Dafür, dass das Gameplay und die Ästhetik bei dem geistigen Jet Set Radio-Nachfolger im Vordergrund stehen, ist die abgedrehte Geschichte überraschend unterhaltsam und wird in einigen mit vereinzelten Ausrufen vertonten Dialogen und Zwischensequenzen erzählt. Leider tauchen die viel zu häufig auf und unterbrechen deshalb immer wieder den Gameplay-Flow: Wenn ich die Anlage aufdrehe und mit Höchstgeschwindigkeit durch die Straßen von New Amsterdam auf meinen Rollerblades rausche, dann will ich nicht ständig angehalten werden, nur um mir fünf Zeilen über das nächste Missionsziel durchzulesen oder mir einen zugegebenermaßen beeindruckend choreographierten Tanz anzuschauen. Hier wäre weniger definitiv mehr gewesen. Dass zwei Zwischensequenzen aufgrund eines Bugs vollständig schwarz geblieben sind und ich mich blindlings durch Dialoge klicken musste, hat die Sache dann aber auch nicht wirklich besser gemacht.
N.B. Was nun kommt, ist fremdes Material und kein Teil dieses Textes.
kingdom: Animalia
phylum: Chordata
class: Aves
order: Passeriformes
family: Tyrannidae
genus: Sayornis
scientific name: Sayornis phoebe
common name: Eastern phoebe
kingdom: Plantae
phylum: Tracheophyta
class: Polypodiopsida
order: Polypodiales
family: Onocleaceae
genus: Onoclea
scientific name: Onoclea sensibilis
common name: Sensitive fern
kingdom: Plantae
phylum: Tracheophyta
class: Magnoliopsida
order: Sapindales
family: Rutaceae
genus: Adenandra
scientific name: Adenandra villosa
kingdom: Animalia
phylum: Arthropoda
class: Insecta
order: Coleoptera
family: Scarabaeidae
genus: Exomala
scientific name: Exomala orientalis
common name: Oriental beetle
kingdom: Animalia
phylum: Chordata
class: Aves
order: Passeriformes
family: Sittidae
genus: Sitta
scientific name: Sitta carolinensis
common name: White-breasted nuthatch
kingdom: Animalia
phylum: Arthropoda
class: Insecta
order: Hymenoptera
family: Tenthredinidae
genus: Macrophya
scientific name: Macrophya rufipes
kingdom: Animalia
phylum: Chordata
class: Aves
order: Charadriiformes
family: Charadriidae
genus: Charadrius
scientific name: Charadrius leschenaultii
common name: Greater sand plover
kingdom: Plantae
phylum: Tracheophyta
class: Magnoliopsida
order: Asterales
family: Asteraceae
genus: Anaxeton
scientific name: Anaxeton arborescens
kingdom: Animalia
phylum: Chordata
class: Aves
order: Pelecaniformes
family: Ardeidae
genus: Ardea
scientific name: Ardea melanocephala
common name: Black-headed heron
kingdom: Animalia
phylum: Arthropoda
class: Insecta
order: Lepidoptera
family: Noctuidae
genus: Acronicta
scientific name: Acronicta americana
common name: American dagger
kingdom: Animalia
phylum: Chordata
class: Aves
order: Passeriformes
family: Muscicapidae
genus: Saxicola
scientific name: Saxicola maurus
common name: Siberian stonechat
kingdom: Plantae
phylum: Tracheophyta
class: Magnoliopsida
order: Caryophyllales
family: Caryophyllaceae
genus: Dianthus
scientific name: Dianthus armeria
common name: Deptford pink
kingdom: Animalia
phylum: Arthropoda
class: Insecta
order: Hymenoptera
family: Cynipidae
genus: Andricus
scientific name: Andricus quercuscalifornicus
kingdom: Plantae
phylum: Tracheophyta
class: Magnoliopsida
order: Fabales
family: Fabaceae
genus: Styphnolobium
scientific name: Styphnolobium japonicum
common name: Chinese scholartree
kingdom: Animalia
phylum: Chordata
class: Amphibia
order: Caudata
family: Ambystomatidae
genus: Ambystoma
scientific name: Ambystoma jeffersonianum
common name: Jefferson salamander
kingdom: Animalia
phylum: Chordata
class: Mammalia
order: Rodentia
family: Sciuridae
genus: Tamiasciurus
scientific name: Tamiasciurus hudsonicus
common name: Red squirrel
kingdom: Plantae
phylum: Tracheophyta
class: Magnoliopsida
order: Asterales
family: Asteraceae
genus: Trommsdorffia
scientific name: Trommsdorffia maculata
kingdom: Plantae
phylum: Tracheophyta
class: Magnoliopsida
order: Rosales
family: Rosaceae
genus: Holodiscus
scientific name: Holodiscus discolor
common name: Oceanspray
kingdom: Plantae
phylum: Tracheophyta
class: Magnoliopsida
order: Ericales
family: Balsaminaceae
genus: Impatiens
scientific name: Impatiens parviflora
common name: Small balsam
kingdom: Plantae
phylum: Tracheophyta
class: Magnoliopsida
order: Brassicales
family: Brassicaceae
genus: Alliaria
Womit wir beim Herzstück von Bomb Rush Cyberfunk angekommen wären: Dem Skaten, Springen, Rails grinden. Je nach Gusto kann ich mit einem Skateboard, einem BMX-Bike oder Rollerblades losziehen und die Fußgänger mit einer Reihe an Kunststücken beeindrucken, während ich meinen Kombometer in die Höhe treibe. Ist der B-Knopf dafür zuständig, mich mit Sprüngen von Schiene zu Schiene befördern, führe ich mit den Tasten A, X und Y sowie dem rechten Stick die verschiedensten Tricks aus, ohne mich in eine lange Move-Liste einlesen zu müssen. Mit dem rechten Trigger lässt sich derweil die aktuelle Stunt-Strähne für eine kurze Zeit auch abseits der Rails fortführen, was vor allem bei der späteren Levelarchitektur nötig wird, um einen möglichst hohen Highscore zu erreichen.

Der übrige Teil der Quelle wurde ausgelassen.